** Opening Task material block **
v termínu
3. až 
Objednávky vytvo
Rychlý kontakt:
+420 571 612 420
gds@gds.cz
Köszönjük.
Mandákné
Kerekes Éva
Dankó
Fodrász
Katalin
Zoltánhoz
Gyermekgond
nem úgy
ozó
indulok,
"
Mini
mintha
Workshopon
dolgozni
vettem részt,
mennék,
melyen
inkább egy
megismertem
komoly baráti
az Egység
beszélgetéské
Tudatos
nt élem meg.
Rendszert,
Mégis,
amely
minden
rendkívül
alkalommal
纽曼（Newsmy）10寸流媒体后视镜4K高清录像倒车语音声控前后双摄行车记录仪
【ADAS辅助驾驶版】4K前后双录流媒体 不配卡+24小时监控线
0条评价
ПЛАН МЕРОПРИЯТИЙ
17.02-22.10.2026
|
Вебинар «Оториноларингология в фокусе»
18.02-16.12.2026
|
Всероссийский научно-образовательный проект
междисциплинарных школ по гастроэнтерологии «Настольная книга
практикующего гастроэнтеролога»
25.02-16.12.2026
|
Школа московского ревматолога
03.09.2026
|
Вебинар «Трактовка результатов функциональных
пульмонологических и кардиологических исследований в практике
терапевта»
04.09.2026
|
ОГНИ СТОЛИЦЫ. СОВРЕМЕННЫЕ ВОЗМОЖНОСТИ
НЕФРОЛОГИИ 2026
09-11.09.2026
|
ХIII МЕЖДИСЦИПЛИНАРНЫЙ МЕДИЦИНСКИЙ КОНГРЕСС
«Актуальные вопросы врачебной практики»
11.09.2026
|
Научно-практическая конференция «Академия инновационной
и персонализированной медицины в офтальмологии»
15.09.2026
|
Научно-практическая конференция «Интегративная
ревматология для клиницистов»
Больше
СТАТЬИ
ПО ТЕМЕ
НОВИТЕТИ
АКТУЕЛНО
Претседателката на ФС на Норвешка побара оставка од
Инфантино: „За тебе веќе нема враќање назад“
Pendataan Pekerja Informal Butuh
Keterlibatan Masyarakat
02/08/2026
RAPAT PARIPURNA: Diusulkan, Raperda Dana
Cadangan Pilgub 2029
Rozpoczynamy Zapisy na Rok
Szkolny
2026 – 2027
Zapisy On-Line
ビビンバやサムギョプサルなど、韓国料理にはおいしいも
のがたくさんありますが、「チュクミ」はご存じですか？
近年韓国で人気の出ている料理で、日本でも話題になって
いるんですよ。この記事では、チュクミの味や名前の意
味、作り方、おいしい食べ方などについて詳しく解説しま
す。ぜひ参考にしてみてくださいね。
** Closing Task material block **
Task prompt: Whenever the word "Zapisy" shows up in a line of the entries, copy that line.

Task output:
Rozpoczynamy Zapisy na Rok
Zapisy On-Line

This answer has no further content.